# READING PASSAGE:
━━━

Address correspondence and reprint requests to Dr. Neil Anderson, Department of Medicine, Faculty of Medicine and Health Science, University of Auckland, Private Bag 92019, Auckland, New Zealand.
OBJECTIVE: To describe the clinical and radiologic features of superficial siderosis of the CNS after treatment of a cerebellar tumor.
METHODS: Clinical assessment and MRI in four patients with superficial siderosis were performed.

━━━

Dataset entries
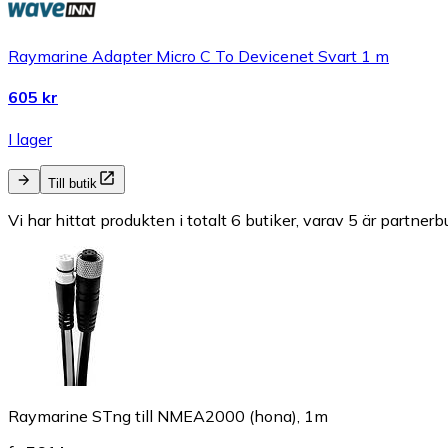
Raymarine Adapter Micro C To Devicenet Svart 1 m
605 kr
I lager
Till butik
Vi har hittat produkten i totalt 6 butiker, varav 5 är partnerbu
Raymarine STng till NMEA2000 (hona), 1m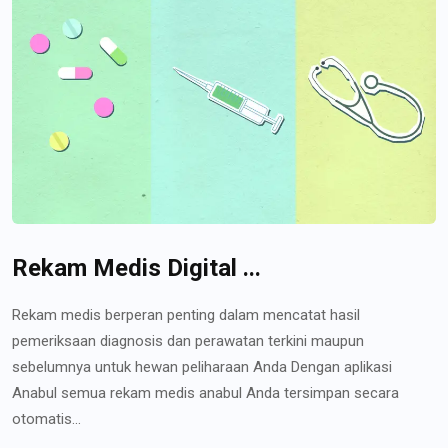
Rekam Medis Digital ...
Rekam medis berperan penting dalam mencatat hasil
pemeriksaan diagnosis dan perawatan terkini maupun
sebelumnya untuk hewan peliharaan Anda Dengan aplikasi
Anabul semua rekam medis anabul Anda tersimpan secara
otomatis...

━━━

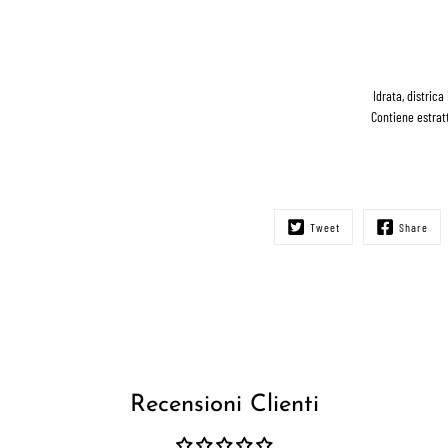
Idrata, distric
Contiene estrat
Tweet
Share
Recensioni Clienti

━━━

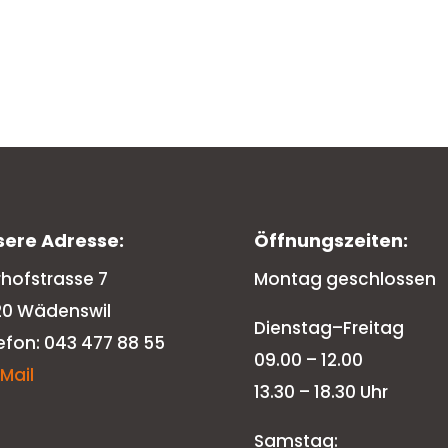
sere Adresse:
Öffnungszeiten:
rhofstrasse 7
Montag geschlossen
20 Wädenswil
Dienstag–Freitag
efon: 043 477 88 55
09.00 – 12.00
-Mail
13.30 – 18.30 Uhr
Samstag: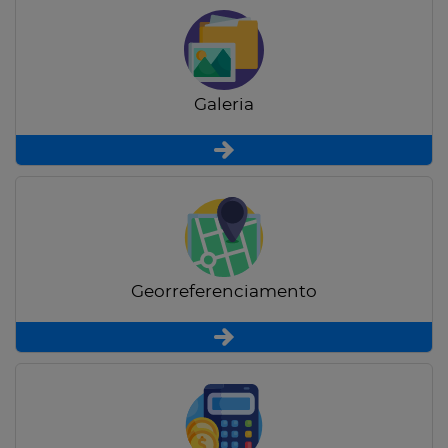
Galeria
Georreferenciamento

━━━

Answer these questions using the text on superficial siderosis:
1. To whom should correspondence and reprint requests be addressed?
2. After treatment of what kind of tumor did the superficial siderosis occur?
3. How many patients underwent clinical assessment and MRI?

1. Dr. Neil Anderson
2. A cerebellar tumor
3. Four